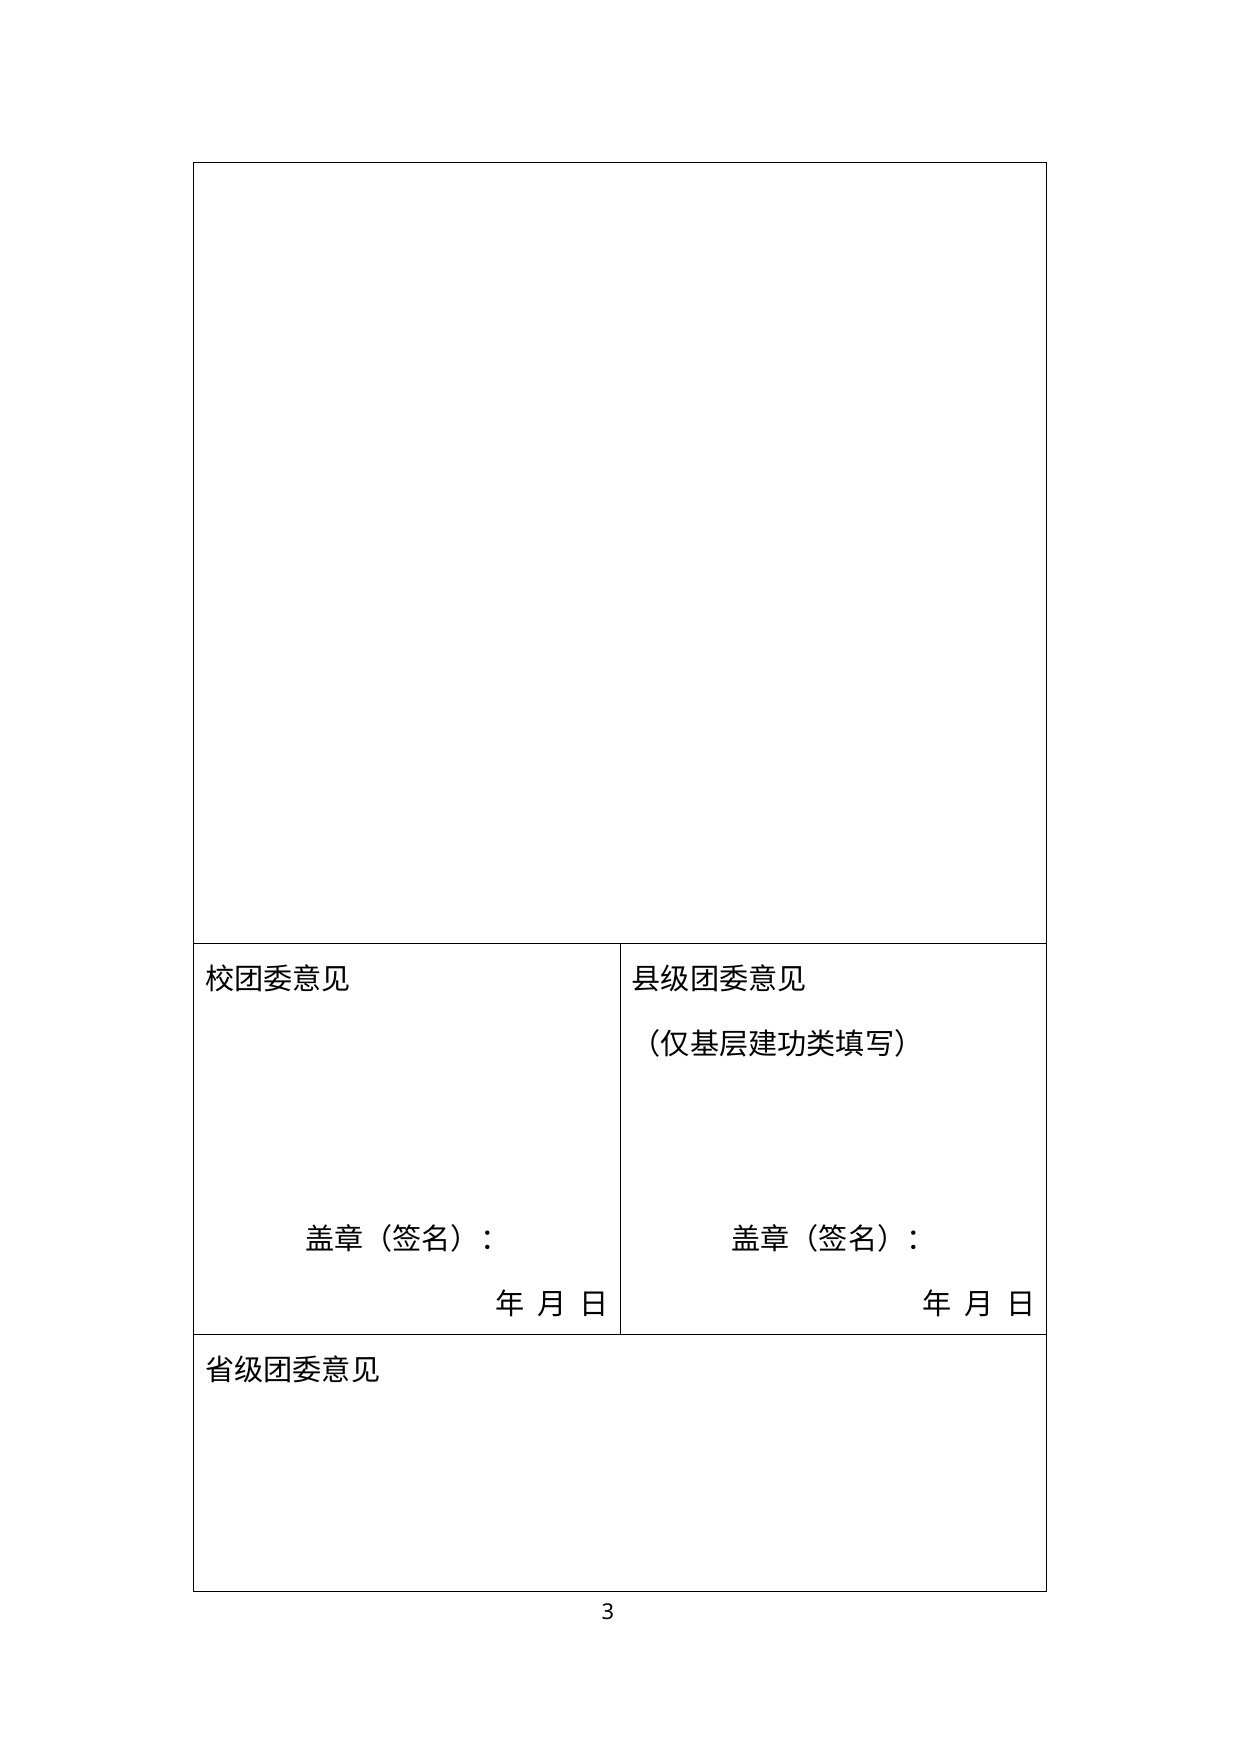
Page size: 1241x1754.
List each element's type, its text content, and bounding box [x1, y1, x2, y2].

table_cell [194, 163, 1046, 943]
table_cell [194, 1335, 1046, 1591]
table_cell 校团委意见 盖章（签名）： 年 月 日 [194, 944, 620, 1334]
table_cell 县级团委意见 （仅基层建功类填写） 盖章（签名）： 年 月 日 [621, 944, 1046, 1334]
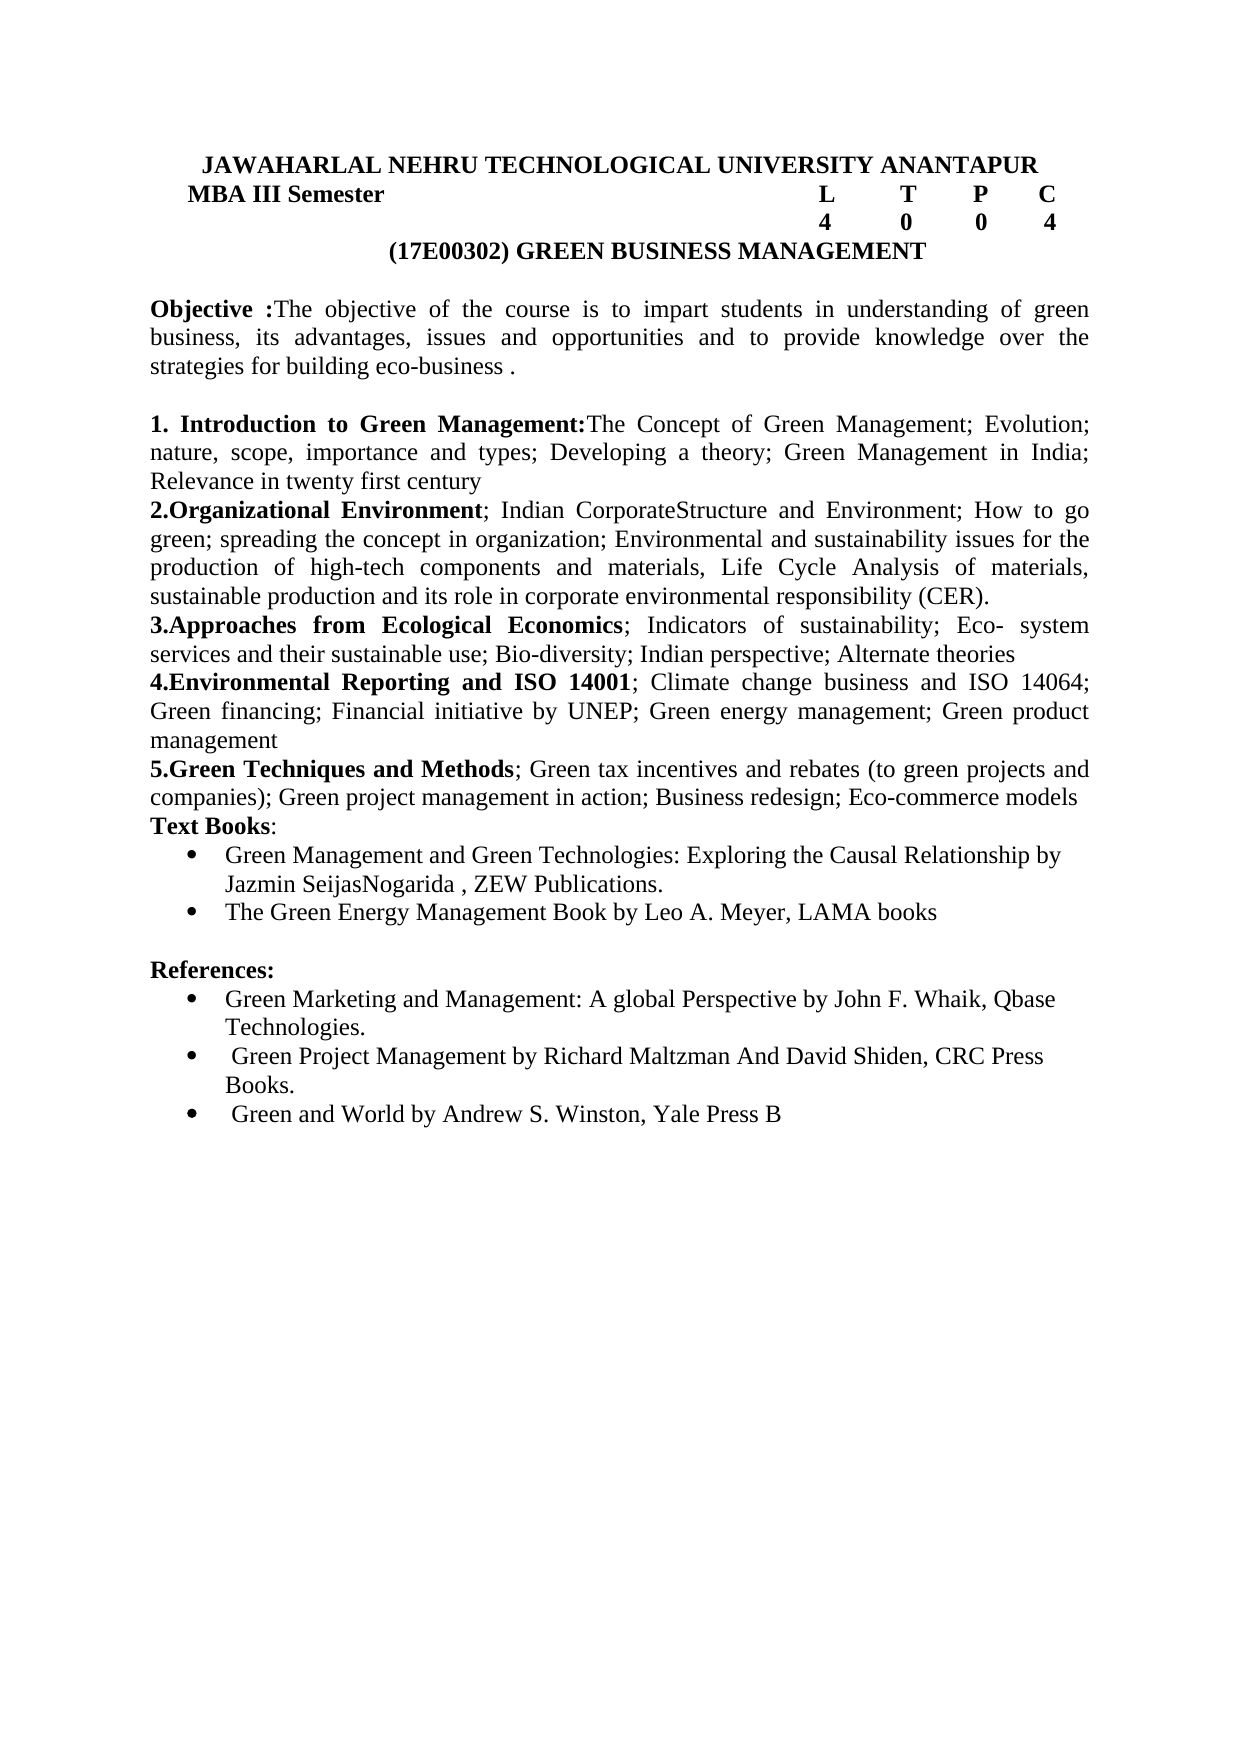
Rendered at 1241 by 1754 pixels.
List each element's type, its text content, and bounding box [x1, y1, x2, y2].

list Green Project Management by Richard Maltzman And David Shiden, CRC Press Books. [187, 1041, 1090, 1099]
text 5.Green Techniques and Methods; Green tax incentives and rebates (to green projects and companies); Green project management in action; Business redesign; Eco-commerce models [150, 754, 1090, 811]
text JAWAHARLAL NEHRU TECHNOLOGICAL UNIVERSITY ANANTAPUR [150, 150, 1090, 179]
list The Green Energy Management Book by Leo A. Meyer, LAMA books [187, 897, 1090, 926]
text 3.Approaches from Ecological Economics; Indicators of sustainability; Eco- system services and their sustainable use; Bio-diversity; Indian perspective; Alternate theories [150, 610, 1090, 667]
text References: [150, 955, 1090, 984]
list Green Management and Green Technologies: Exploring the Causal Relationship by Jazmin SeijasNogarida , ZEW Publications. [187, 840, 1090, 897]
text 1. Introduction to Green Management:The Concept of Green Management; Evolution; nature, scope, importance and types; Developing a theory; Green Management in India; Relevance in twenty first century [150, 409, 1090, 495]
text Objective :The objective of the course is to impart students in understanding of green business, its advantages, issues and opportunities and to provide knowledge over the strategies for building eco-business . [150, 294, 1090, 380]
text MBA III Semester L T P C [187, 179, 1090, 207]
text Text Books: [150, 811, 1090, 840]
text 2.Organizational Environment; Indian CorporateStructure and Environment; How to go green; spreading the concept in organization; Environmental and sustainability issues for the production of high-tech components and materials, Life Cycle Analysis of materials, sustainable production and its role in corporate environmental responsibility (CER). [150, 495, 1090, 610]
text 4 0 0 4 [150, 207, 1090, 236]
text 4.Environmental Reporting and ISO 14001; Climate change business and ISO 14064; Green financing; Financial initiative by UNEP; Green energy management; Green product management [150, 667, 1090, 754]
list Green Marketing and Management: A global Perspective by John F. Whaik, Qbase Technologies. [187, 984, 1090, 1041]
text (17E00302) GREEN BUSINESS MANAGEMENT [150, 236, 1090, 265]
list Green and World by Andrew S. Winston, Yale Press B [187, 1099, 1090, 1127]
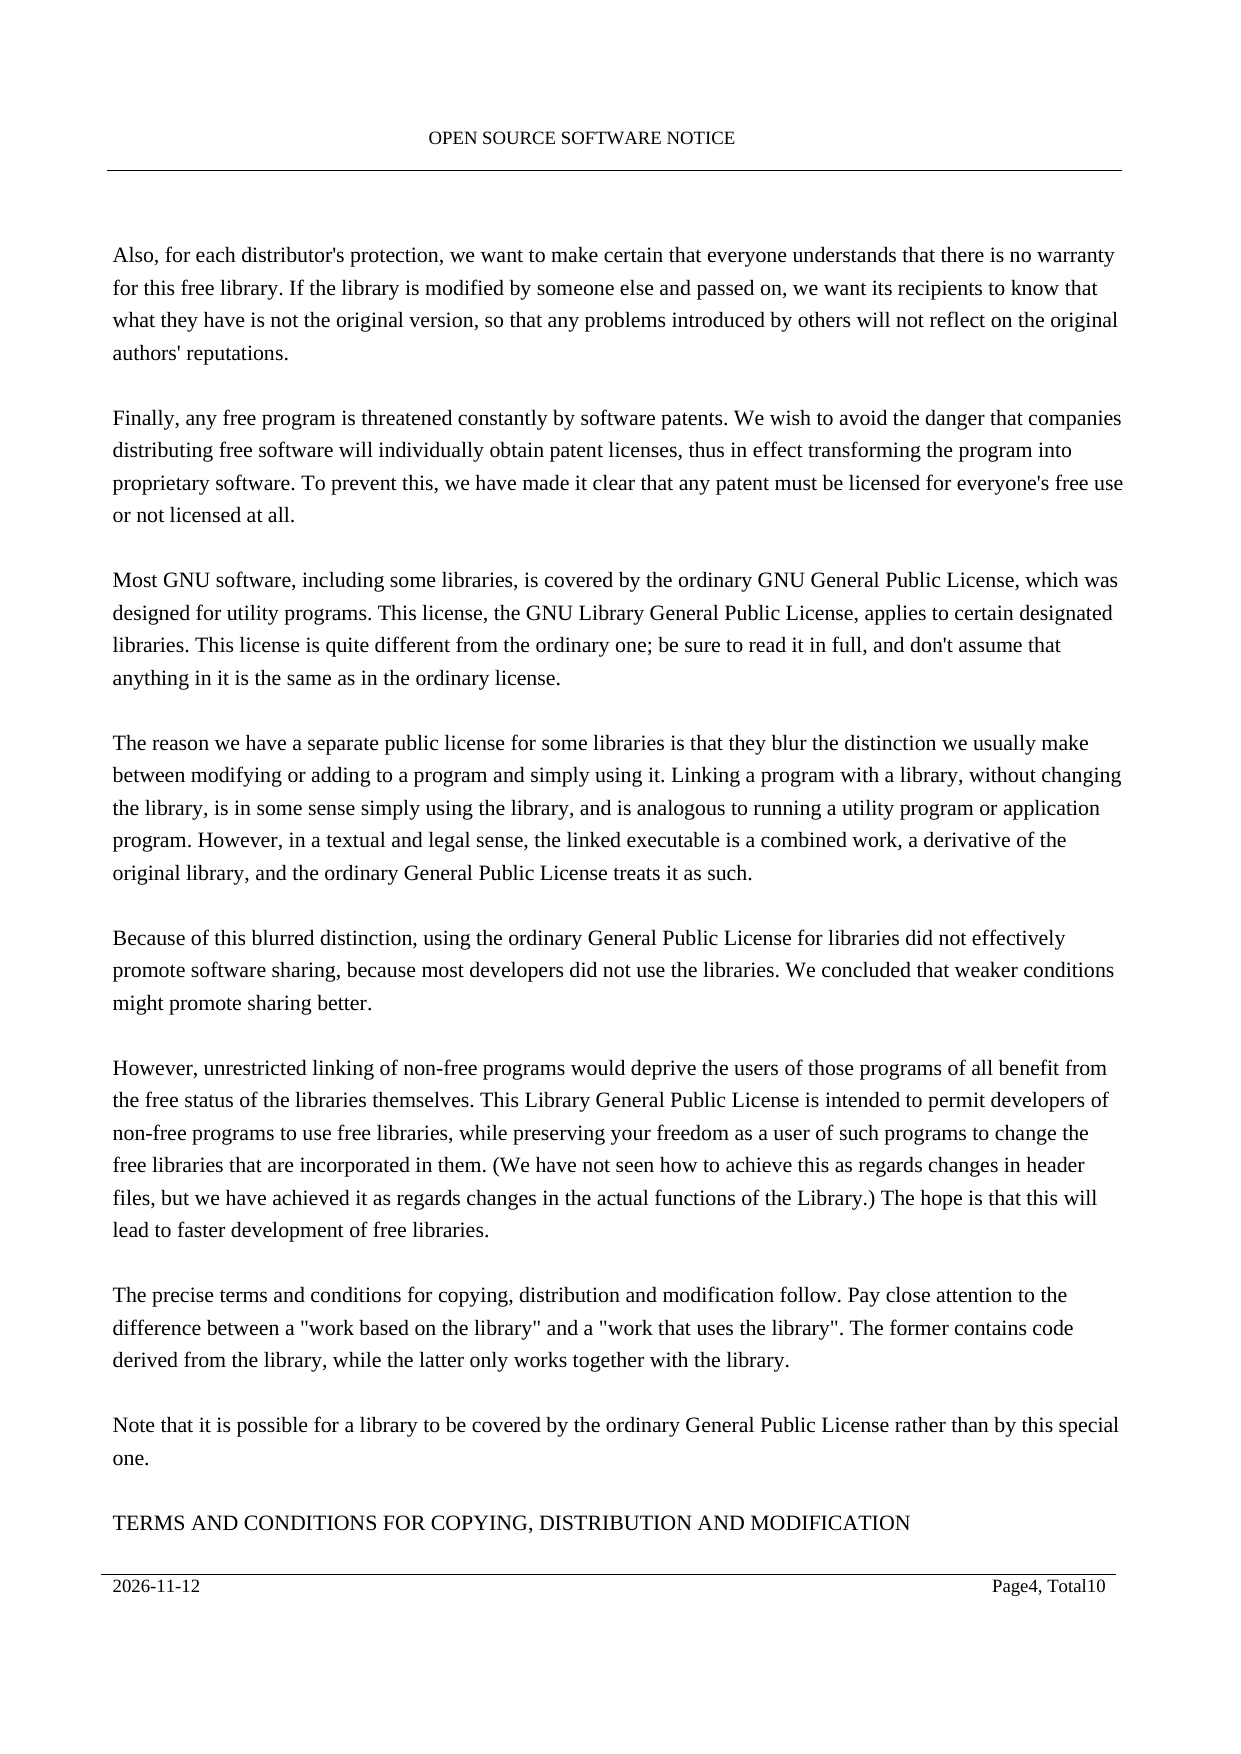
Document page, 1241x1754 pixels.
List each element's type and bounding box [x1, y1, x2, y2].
============
Request - Whenever the word "pixels" appears in a line of the data above, that line counts. Say how many lines count, and nothing more.

The completed task - 2